▸ **Проверьте себя**
**a.** Скопируйте из воспоминаний об отце Александре всё, начиная со слов «Я взрослая была» и вплоть до слов «дом строить буду.».
**b.** Подхватите воспоминания об отце Александре и продолжите их сразу после последнего приведенного предложения.

▸ **Отрывок**
____

Батюшка как вошел, начал кого-то из-под стола, из-под лавок выгонять - и все к двери, к двери. Потом просит маму: «Собери-ка мне Марусенькины платочки носовые». Мои то есть. Перестирал их и на веревку развесил. И потом, как мама мне рассказала, всю ночь не спал, стоял в изголовье моей кровати, плакал и молился, чтобы Господь мне терпения дал. Сбылись его пророчества. Выйдя замуж, родила я девочку - инвалида, 16 лет она жила - ни сидеть, ни есть сама, ни ходить не могла. Света белого не видела я от горя.

В дом батюшки мы часто ходили - помолиться. Какие чудесные были у него иконы! Таких нигде я больше не видела. Проповеди читал - заслушаешься. А уж если песни запоет церковные - слезы градом текли. Мне стыдно было при всех плакать, так я за печку пряталась. И обязательно, как придешь к нему, что-то подарит. Иконочку преподобного Тихона Калужского до сих пор храню, хоть и потемнела вся. А перед тем, как замуж выйти, батюшка дал мне зеркальце и расческу мужскую. За одного хотела пойти, спросила его - мой ли это суженый? Ничего не ответил, плюнул только. Я и отступилась от жениха этого. Скоро другой появился.

Я взрослая была уже девица, а все дедушкой Александром его звала. Таким он мне казался. Может, из-за бедной своей одежонки, которую ни за что не хотел менять на другую, и больных ног, покрытых страшными язвами. Однажды иду с работы, а батюшка мне навстречу. Пооглядывался и шепчет: «Марусенька, дай мне копеечку».

- Зачем, вам, дедушка Александр, копеечка? Я больше могу дать.

- Нет, нет, копеечку. Я вон там дом строить буду.

Сейчас я живу в доме на том самом месте, что указал батюшка. Построил его, правда, не он, а мы с мужем, но пророчество, которого в тот момент, я, конечно, не поняла, сбылось.

В войну я работала в Госбанке бухгалтером. Моя знакомая Тася Червякова, тоже бухгалтер, на фронте была. Три месяца весточек от нее мать не получала, извелась вся. Пошла к отцу Александру узнать, жива ли. Многие за этим к нему ходили. Он даже сетовал порой - мол, в гадалку превратили. Но мать Тасину принял благосклонно. Потом она вот что рассказывала. Насыпал отец Александр на стол земельки и спичек в нее навтыкал - круг из них получился. Внутрь круга этого положил что-то. И запричитал вдруг: «Ой, ой, курочка-то, смотри-ка, с яичком. Ну ничего, прибежит твоя дочка домой».

____

▸ **Фрагменты записей**
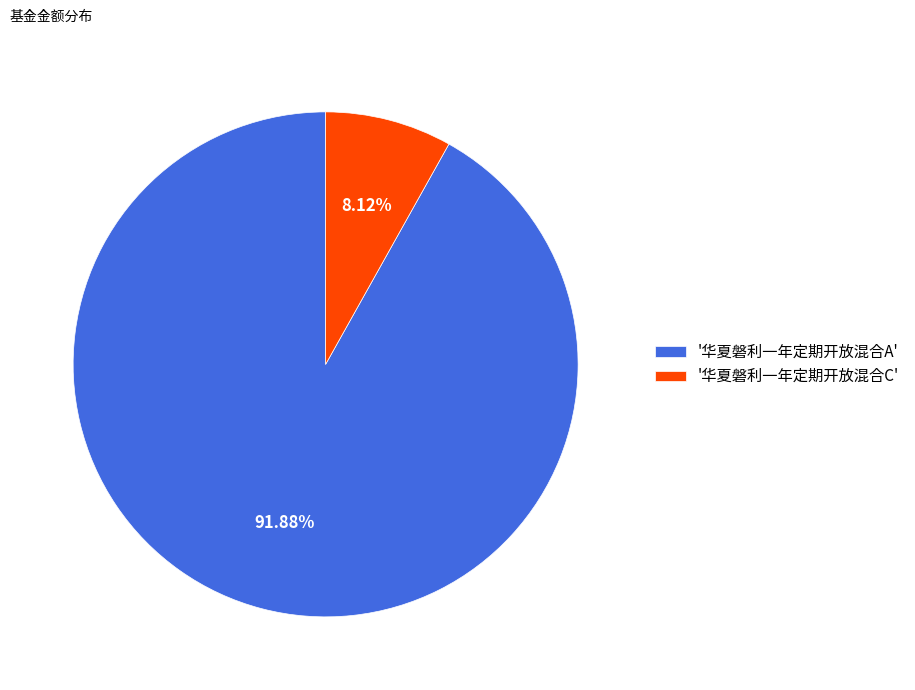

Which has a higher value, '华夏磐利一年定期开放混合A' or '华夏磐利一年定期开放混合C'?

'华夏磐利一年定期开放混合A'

____

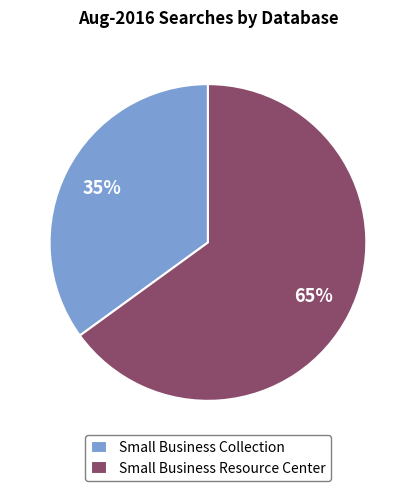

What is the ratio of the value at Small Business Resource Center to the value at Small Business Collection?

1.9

____

▸ **Ответы к заданиям**
**a.**
Я взрослая была уже девица, а все дедушкой Александром его звала. Таким он мне казался. Может, из-за бедной своей одежонки, которую ни за что не хотел менять на другую, и больных ног, покрытых страшными язвами. Однажды иду с работы, а батюшка мне навстречу. Пооглядывался и шепчет: «Марусенька, дай мне копеечку».

- Зачем, вам, дедушка Александр, копеечка? Я больше могу дать.

- Нет, нет, копеечку. Я вон там дом строить буду.

**b.**
Через пару месяцев Тася вернулась с фронта с ребеночком. Оказывается, была в окружении и уже беременная - чудом удалось вырваться.

Батюшка на плече сумку огромную с камнями носил. Я жалела его: «Дедушка, ведь тяжело тебе!» Тяжело, отвечает, грехи-то ваши носить.

О смерти его я узнала от постоялицы нашей. Пришла на Школьную, а дедушка мой на лавке лежит в своей комнате. Светлый такой - живой словно. Попрощалась с ним, поплакала. Больше увидеть его не довелось. На следующий день узнала, что уже похоронили батюшку.

* * *

Рассказывает Леонид Павлович Рыжов:

- Мои родители - Павел Сергеевич и Елена Кузьминична Рыжовы очень были дружны с батюшкой Александром (особенно отец), чтили его, как человека Божьего. Он и был таким. Мы с сестрой-близняшкой Тамарой целые вечера, разинув рты, слушали его рассказы о Боге - такая теплота и свет от него исходили. Жили бедно, голодали. Отец Александр жалел нас, ребятишек, часто приносил что-нибудь из еды, а матери иногда тайком давал деньги. Она пыталась отказываться, батюшка сердился: «Господь послал детям твоим, а ты брать не хочешь!»

Перед смертью, которую он давно себе предвещал, отец Александр передал моему отцу тяжелый серебряный крест - самую дорогую для него вещь. Хранился он в нашем доме до 46 года, до дня ареста отца.

Запомнил я сквозь страх и слезы, как ночью ворвались к нам вооруженные люди и, перерыв весь дом, увели отца. Исчез и батюшкин крест.

Осудили отца по 58 статье, объявили «немецким шпионом». Вернулся он через 8 лет, больным и седым стариком, не способным радоваться даже собственному освобождению и реабилитации. Единственное, что еще жило в нем, - это вера в Бога и память об отце Александре. Жива она и во мне.

* * *

Рассказывает Анна Александровна Удалова:

- Отца Александра я не знала, просто потому что меня в то время на свете не было. Но безмерно благодарна ему за то, что он спас от смерти мою старшую сестру Нину, родившуюся в 1941 году.

Мама наша, Мария Поликарповна Удалова, жила с Ниночкой в Якшанге. До трех лет девочка хорошо развивалась - рано начала ходить и говорить. А на четвертом году у нее вдруг отнялись ноги, она совершенно перестала есть. К каким только докторам мать ее ни носила - никто и ничего не мог понять. В конце концов поставили диагноз - истощение. Но мама в него не верила. В доме была корова, а значит и молоко, и масло, и все, что необходимо ребенку. Разуверившись в докторах, повезла Нину к отцу Александру. Взяв малышку на руки, он протянул ей кусок булки, который Нина тут же с жадностью съела. Мать была настолько поражена увиденным, что начала возить Нину к нему каждую неделю. Тем более что дома она по-прежнему в рот ничего не брала, только из рук отца Александра. Он и сам стал приезжать к нам, чтобы покормить девочку. Нина скоро совсем окрепла. Мама всю жизнь повторяла, что Нина наша отцом Александром у Господа вымолена.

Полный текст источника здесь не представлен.